While the proof is convincing (I understand each step of it), it is not intuitive to me in the sense that I don't see how someone would derive it, starting from the problem alone.

In the book, the proof goes like this: "suppose $M_H$ solves the halting problem on an input $M;x$, that is, decides whether Turing machine $M$ halts for input $x$. Construct a Turing machine $D$ that takes a Turing machine $M$ as input, runs $M_H(M;M)$ and reverses the output." It then goes on to show that $D(D)$ cannot produce a satisfactory output.

It is the seemingly arbitrary construction of $D$, particularly the idea of feeding $M$ to itself, and then $D$ to itself, that I would like to have an intuition for.
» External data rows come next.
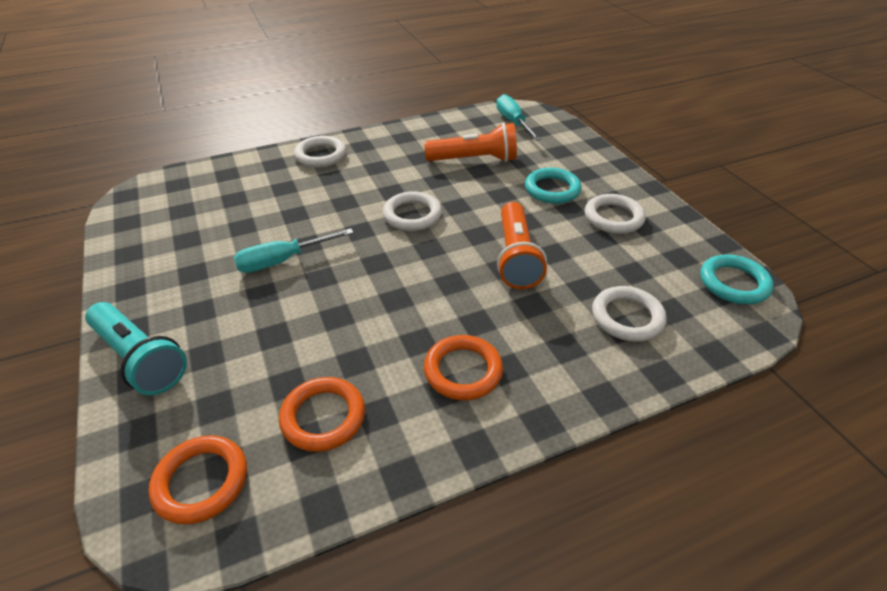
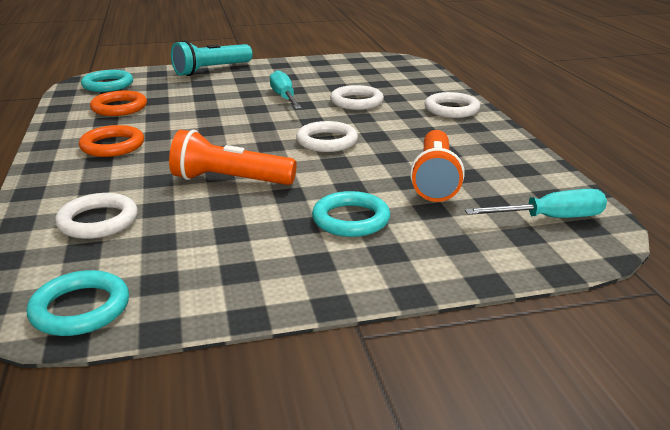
camera: 100 degrees right, 15 degrees down
(201, 482) = (108, 85): orange ring -> turquoise ring
(613, 217) = (268, 251): white ring -> white ring (356, 102)

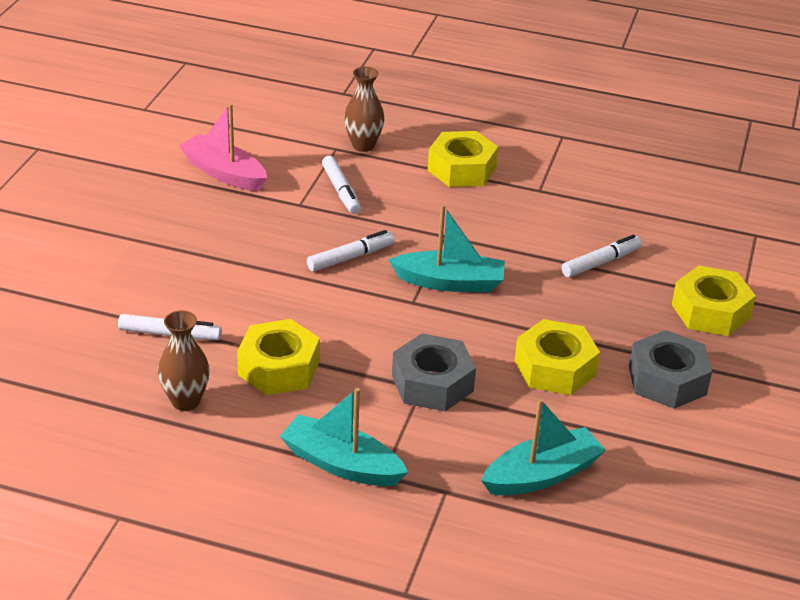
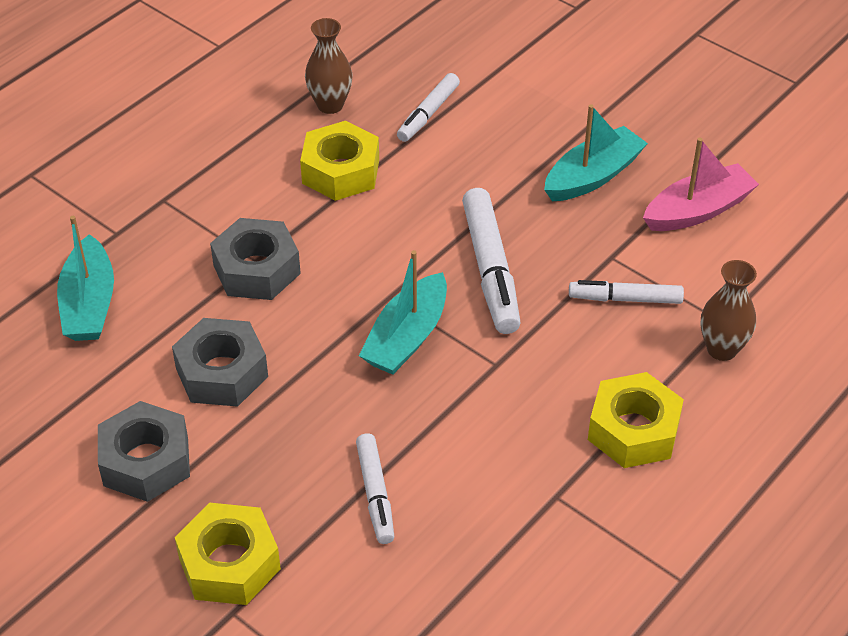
camera: 115 degrees right, 10 degrees up
(341, 464) = (192, 178): turquoise boat -> turquoise boat (593, 176)
(351, 257) = (490, 270): white marker -> white marker, size x1.63
(555, 368) = (221, 372): yellow nut -> grey nut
What led people to define those constructs and steps in the first place?

Does anyone have an explanation on how someone would reason their way into the diagonalization argument (or some other proof), if they did not know that type of argument to start with?

Addendum given the first round of answers:

So the first answers point out that proving the undecidability of the halting problem was something based on Cantor and Russell's previous work and development of the diagonalization problem, and that starting "from scratch" would simply mean having to rediscover that argument.

Fair enough. However, even if we accept the diagonalization argument as a well-understood given, I still find there is an "intuition gap" from it to the halting problem. Cantor's proof of the real numbers uncountability I actually find fairly intuitive; Russell's paradox even more so.

What I still don't see is what would motivate someone to define $D(M)$ based on $M$'s "self-application" $M;M$, and then again apply $D$ to itself. That seems to be less related to diagonalization (in the sense that Cantor's argument did not have something like it), although it obviously works well with diagonalization once you define them.

P.S.

@babou summarized what was troubling me better than myself: "The problem with many versions of the proof is that the constructions seem to be pulled from a magic hat."